Prince of Fanyang (范陽王) (posthumous)
- Successor: Cao Min

Duke of Fanyang (范陽公) (posthumous)
- Born: Unknown
- Died: Unknown

Names
- Family name: Cao (曹) Given name: Ju (矩)

Posthumous name
- Prince Min (閔王)
- House: House of Cao
- Father: Cao Cao
- Mother: Consort Yin

= Cao Ju (Prince of Fanyang) =

Son of Chinese warlord Cao Cao

Cao Ju (birth and death dates unknown) was a son of Cao Cao, a warlord who rose to power in the late Eastern Han dynasty and laid the foundation for the state of Cao Wei in the Three Kingdoms period of China. His mother was Lady Yin (尹夫人), a concubine of Cao Cao; Cao Ju was also the maternal half-brother of He Yan. He died young and had no son to succeed him.

In 217, Cao Min (曹敏), a son of Cao Ju's half-brother Cao Jun, was designated as Cao Ju's heir and was enfeoffed as the Marquis of Linjin (臨晉侯). In 222, Cao Ju's half-brother Cao Pi, who became the first emperor of the Cao Wei state, honoured Cao Ju with the posthumous title "Duke Min of Fanyang" (范陽閔公). In 224, he promoted Cao Min from a duke to a prince under the title "Prince of Fanyang" (范陽王). In 226, Cao Min's title was changed to "Prince of Juyang" (句陽王). In 232, Cao Pi's successor Cao Rui honoured Cao Ju with a new posthumous title: "Prince Min of Fanyang" (范陽閔王); he also changed Cao Min's title to "Prince of Langya" (琅邪王).

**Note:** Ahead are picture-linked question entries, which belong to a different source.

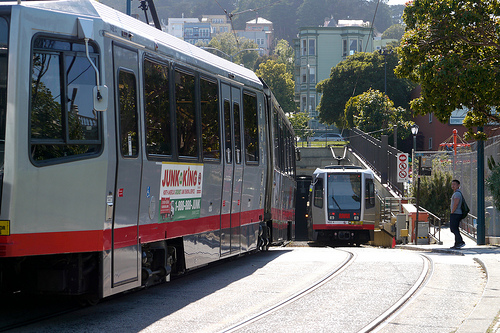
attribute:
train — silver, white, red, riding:
[306, 160, 383, 248]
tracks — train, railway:
[185, 239, 434, 332]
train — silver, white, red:
[2, 0, 305, 325]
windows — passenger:
[135, 52, 177, 159]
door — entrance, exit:
[102, 35, 153, 295]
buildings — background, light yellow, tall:
[296, 20, 380, 143]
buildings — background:
[242, 13, 274, 58]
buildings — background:
[178, 20, 215, 53]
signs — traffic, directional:
[389, 148, 413, 208]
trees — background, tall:
[250, 58, 301, 123]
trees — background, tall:
[202, 28, 257, 70]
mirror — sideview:
[92, 83, 110, 115]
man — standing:
[444, 176, 470, 251]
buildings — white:
[164, 12, 200, 43]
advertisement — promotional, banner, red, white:
[153, 162, 207, 221]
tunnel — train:
[287, 140, 419, 249]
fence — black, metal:
[345, 117, 417, 204]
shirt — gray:
[448, 191, 466, 216]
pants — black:
[448, 211, 470, 246]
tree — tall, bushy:
[314, 38, 419, 144]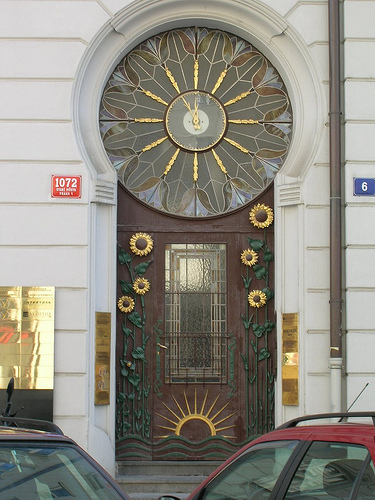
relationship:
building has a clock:
[2, 5, 373, 497] [100, 26, 291, 217]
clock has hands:
[100, 26, 291, 217] [179, 91, 203, 129]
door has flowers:
[127, 224, 268, 463] [235, 244, 264, 324]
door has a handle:
[127, 224, 268, 463] [154, 340, 168, 352]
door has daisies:
[127, 224, 268, 463] [115, 231, 153, 314]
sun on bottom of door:
[146, 389, 245, 443] [127, 224, 268, 463]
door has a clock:
[127, 224, 268, 463] [100, 26, 291, 217]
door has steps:
[127, 224, 268, 463] [113, 460, 276, 496]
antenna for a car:
[333, 378, 374, 425] [158, 410, 373, 498]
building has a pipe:
[2, 5, 373, 497] [325, 4, 352, 424]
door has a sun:
[127, 224, 268, 463] [146, 389, 245, 443]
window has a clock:
[96, 26, 298, 221] [100, 26, 291, 217]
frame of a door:
[82, 179, 314, 485] [127, 224, 268, 463]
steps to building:
[113, 460, 276, 496] [2, 5, 373, 497]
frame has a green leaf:
[82, 179, 314, 485] [247, 326, 277, 399]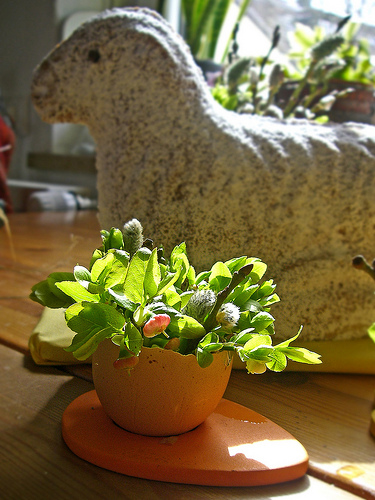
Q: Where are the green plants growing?
A: In a planter.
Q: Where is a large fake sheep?
A: On the table.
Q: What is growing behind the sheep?
A: Plants.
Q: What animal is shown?
A: A lamb.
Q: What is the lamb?
A: Sculpture.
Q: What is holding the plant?
A: Clay pot.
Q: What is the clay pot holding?
A: Flowers.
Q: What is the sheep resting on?
A: Yellow pedestal.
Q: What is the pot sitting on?
A: Pedestal.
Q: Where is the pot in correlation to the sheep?
A: In front of it.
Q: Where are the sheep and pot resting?
A: A table.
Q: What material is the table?
A: Wood.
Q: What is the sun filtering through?
A: A window.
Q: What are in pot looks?
A: Flowers.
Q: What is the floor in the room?
A: Hardwood.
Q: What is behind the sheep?
A: Window.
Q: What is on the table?
A: Cement table.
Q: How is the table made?
A: Wood.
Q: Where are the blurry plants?
A: In the window.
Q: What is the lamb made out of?
A: Concrete.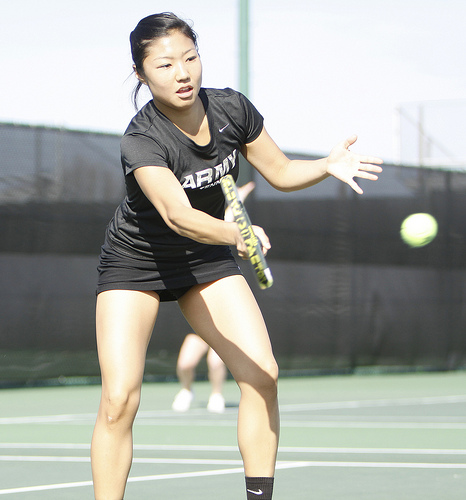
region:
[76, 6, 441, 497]
Person ready to hit tennis ball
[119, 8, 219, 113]
Girl with dark hair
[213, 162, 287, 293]
Hand holding tennis racket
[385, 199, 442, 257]
Tennis ball in the air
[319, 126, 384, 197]
Someone's left hand open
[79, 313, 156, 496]
Someone's right leg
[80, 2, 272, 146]
Woman wearing shirt with sports logo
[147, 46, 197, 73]
Eyes of a person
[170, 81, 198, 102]
Mouth of a person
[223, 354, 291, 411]
Knee of a person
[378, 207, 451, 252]
Green colored tennis ball in the air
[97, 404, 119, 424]
Scar on right knee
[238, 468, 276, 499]
Black sock with Nike logo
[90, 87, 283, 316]
Black tennis uniform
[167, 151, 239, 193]
Black shirt with white Army logo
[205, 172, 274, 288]
Tennis racket in a womans hand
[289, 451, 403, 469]
White line on tennis court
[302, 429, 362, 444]
Green pavement on tennis court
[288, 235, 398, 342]
Black screen around tennis court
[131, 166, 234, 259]
Right arm muscles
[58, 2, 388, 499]
Asian female tennis player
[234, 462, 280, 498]
black Nike brand tennis sock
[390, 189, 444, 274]
green tennis ball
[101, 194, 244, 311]
short black tennis skirt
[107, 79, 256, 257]
short sleeve black tennis shirt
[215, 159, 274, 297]
yellow and black tennis racket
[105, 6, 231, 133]
Face of female tennis player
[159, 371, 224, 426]
white tennis shoes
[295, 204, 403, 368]
black mesh court fence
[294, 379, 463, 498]
green and white tennis court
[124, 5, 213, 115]
the head of a woman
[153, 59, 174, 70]
the eye of a woman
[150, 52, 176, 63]
the eyebrow of the woman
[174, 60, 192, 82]
the nose of the woman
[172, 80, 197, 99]
the mouth of the woman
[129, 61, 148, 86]
the ear of the woman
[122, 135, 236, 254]
the arm of the woman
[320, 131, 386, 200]
the hand of the woman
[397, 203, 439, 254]
a ball in the air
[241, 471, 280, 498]
a black and white sock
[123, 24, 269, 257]
The woman is asian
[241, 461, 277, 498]
She is wearing black nike socks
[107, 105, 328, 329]
She has on a tshir and skort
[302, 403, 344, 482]
The court is white and green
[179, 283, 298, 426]
There is a shadow on her leg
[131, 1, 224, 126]
Her hair is dark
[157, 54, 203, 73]
She has brown eyes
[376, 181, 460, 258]
The ball is in the air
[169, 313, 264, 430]
A woman is standing in the background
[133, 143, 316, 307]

Throughout the reigns of the subsequent Wei emperors, the number of taxable households in Cao Min's dukedom increased until it reached 3,400. After Cao Min died, he was posthumously honoured as "Prince Yuan (of Langya)" (原王) and was succeeded by his son Cao Kun (曹焜).

Another son of Cao Min, Cao Zan (曹贊), was made heir of Cao Rui (Prince of Beihai).